The program series consist of five one-day conferences which start with a public round-table discussion (open discussion about the most important issues and problems) and is followed by workshops (discussion of possible solutions, recommendations and cooperation).

Thematic focuses:

  • Cesarean-section rates in Hungary and vaginal birth after cesarean-section

(29.11.2013.)

  • Roma women in maternity care (31.01.2014.)

  • Motherhood and birth in the women’s reproductive rights movement

(29.04.2014.)

  • Women’s financial status and access to maternity care (11.07.2014.)

  • Women with disability in maternity care (September 2014.)


 

  1. Cesarean-section rates in Hungary and vaginal birth after cesarean-section

(29.11.2013.)

In Hungary, the caesarean section rate nationally is around 35%, which is more than double the amount of 15% recommended by the WHO. What is in the background of the high surgical rates? Perhaps Hungarian women have lost their abilities to give birth? Are there other processes, facts, interests that influence how the next generation comes to light?
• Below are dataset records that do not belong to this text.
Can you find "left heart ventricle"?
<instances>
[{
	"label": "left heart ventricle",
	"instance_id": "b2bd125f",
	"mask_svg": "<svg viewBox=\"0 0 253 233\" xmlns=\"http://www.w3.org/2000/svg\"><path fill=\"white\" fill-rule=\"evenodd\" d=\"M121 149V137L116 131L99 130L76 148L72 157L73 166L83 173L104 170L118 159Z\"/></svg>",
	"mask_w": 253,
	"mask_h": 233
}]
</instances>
Experts of the topic discussed these specific issues that turned out to be very divisive, not only between the participating groups involved - physicians, midwives, pregnant women – but also within the groups themselves.

The debate in the ’Vaginal birth after Caesarean section – is it possible?’ workshop started with the roundtable statement of Dr. Ferenc Lintner. According to him, in Hungary women given birth by C-section have the possibility to a later vaginal birth, if they wish so. According to the almost 40 participant of the group (most of them mothers, but many professionals as well) the situation is not as positive. In the other participating women had a lot to share: experiences, needs, demands from the women’s side and possible ways towards a women-centered service.

More about the conference in English:

http://www.szuleteshaz.hu/why-is-it-that-today-every-third-child-is-born-via-caesarean-section/?lang=en

http://www.szuleteshaz.hu/consequences-of-a-conference-on-the-cesarean-section-rate-in-hungary/?lang=en


 

  1. Roma women in maternity care (31.01.2014.)

The Hungarian Roma ethnicity is not homogenous: their culture, social-economical-geographical status and circumstances greatly vary. Although there are general problems and challenges that Roma women may face in the maternity care system, the specific needs, demands and problems of the different communities have to be identified and stated with the help of representatives of the local community and stakeholders living and working in that area. This was the leading topic of the panel discussion. On the other hand, some problems that Roma women may experience originate from the shortcomings of the system of maternity care, and are not Roma-specific. We firmly believe that ensuring universal rights of childbearing women would directly lead to the elimination of many Roma-specific problems.

In the workshops we defined the first steps toward a culturally appropriate, women-centered maternity care for Roma women and discussed the possible ways of strengthening Roma women and their communities. We also improved our skills to respectful, culturally appropriate communication with communication situations and exercises.

  1. Motherhood and birth in the women’s reproductive rights movement

(29.04.2014.)

Within the idea of social justice, the vision of reproductive justice encompasses all women and girls, all aspects of women’s lives and health. The reproductive rights framework is a legal model that serves to protect an individual woman’s right to reproductive decision-making. The reproductive justice framework employs a broader, intersectional analysis that emphasizes the ways that race, class, gender, sexuality, ability, age, and ethnicity status can affect a person or community’s reproductive lives.

However, contemporary discourse has largely ignored birth as a worthy focus of advocacy for women's reproductive rights and justice.

Work-life balance, family planning, positive birth experience, being a mother-at-home, social expectations, (is there any) discussion on women’s reproductive rights… How is it to be a women in Hungary? How does the society see women? How do we see ourselves? Why is obstetric violence still a taboo?

We started with a heated debate in the panel discussion which continued in the workshops and well beyond…

Childbirth has deep personal and cultural significance in the lives of women and families all around the world, and represents a time of intense vulnerability. Thus the notion of safe motherhood must encompass respect for women’s human rights, and the human rights discourse must also pay attention to fundamental birth births of women. The goals of reproductive justice should also fully address and incorporate not only women’s ability to make decisions about whether and when to have children, but also about the circumstances of their birth and how they are treated during the critical times of labor and childbirth.